• YOUR TASK: Please reproduce the records, starting at the beginning and ending at the line that contains "title Pools - Create [86, 2, 1576, 211]". Substitute "write out" for "transcribe" and leave everything else unchanged.

%%

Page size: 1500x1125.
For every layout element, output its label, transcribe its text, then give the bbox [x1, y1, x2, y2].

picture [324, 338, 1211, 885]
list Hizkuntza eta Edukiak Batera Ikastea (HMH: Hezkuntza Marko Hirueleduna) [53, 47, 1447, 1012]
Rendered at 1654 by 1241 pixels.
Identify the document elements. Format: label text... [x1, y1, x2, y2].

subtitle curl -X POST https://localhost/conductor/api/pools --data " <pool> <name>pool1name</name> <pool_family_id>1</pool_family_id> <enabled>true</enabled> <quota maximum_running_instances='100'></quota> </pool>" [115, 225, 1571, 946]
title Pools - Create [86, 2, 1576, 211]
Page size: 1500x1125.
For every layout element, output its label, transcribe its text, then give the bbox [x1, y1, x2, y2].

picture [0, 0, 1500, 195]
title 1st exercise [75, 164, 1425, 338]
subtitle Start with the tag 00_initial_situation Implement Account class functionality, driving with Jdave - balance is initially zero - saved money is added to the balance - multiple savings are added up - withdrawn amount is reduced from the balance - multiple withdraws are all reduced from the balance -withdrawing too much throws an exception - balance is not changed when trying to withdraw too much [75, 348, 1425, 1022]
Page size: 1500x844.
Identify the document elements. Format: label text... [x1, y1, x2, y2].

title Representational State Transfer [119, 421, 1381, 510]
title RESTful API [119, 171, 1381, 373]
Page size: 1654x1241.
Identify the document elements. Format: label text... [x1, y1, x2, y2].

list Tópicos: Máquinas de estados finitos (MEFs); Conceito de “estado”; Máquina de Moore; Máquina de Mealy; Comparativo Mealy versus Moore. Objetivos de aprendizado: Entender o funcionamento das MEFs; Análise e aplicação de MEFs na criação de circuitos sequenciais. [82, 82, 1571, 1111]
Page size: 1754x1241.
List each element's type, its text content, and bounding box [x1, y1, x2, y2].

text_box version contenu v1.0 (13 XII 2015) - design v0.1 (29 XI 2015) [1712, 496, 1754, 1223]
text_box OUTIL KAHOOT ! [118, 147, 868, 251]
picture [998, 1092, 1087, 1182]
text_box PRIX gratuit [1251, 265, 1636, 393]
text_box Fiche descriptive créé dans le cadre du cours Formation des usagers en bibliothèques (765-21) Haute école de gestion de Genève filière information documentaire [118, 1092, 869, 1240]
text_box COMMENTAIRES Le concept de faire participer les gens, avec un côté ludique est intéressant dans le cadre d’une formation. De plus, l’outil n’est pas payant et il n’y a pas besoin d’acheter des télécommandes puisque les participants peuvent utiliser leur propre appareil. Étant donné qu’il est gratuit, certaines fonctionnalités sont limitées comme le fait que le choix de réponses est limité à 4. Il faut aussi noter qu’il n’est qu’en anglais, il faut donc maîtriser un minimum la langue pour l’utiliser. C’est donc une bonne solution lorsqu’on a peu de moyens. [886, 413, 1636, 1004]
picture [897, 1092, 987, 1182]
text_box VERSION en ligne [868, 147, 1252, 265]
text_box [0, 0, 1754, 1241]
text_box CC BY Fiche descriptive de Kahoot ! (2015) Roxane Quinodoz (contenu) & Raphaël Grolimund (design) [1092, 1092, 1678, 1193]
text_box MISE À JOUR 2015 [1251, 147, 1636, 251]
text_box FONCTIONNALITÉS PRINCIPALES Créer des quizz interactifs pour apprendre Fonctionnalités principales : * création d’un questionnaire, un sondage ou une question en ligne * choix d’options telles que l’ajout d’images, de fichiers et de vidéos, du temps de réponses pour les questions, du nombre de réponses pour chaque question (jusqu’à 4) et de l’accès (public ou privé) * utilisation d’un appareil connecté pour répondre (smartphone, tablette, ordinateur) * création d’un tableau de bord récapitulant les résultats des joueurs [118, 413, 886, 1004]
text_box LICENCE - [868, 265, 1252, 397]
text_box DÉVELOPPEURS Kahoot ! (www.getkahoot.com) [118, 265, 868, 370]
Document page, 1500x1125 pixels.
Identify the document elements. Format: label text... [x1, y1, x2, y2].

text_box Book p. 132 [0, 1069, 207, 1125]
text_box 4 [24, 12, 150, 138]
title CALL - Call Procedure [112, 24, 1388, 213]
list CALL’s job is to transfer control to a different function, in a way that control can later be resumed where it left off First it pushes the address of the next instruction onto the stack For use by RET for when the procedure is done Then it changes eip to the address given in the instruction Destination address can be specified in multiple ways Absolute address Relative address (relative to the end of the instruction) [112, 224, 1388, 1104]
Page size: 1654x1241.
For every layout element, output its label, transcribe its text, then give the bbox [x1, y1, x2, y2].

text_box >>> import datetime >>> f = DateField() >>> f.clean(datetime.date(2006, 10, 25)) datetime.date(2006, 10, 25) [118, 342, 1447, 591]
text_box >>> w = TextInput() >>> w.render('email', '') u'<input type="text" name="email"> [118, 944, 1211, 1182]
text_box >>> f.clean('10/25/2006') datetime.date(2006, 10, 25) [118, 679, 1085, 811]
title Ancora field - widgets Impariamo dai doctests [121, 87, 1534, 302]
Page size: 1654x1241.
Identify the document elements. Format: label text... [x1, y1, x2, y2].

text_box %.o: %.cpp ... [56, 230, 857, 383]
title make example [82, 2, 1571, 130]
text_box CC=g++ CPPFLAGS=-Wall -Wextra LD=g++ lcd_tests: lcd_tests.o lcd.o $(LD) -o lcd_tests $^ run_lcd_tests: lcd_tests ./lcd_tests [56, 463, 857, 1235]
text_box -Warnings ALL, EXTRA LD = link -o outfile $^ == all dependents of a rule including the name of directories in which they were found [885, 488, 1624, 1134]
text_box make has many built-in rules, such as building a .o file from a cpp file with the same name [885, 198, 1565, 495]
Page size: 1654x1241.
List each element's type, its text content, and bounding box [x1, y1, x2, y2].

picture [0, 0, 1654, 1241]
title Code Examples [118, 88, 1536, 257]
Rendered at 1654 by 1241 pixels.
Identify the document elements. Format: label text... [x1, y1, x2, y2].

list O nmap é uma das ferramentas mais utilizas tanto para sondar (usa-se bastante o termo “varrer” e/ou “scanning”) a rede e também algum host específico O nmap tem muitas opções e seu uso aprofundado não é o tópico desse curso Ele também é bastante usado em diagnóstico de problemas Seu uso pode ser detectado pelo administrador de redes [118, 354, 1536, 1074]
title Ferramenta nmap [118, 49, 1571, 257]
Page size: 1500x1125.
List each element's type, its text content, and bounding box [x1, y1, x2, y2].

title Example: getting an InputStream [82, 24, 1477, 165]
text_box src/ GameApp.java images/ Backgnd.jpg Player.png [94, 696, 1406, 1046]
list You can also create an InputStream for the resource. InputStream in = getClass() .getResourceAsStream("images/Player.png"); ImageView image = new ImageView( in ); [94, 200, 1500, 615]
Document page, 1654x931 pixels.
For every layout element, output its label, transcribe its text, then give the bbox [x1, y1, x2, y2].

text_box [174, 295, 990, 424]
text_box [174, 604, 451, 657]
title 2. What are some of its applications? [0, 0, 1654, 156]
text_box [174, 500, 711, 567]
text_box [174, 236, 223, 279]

%%

• EXPECTED ANSWER:
Page size: 1500x1125.
For every layout element, output its label, write out its text, then give the bbox [x1, y1, x2, y2].

picture [324, 338, 1211, 885]
list Hizkuntza eta Edukiak Batera Ikastea (HMH: Hezkuntza Marko Hirueleduna) [53, 47, 1447, 1012]
Rendered at 1654 by 1241 pixels.
Identify the document elements. Format: label text... [x1, y1, x2, y2].

subtitle curl -X POST https://localhost/conductor/api/pools --data " <pool> <name>pool1name</name> <pool_family_id>1</pool_family_id> <enabled>true</enabled> <quota maximum_running_instances='100'></quota> </pool>" [115, 225, 1571, 946]
title Pools - Create [86, 2, 1576, 211]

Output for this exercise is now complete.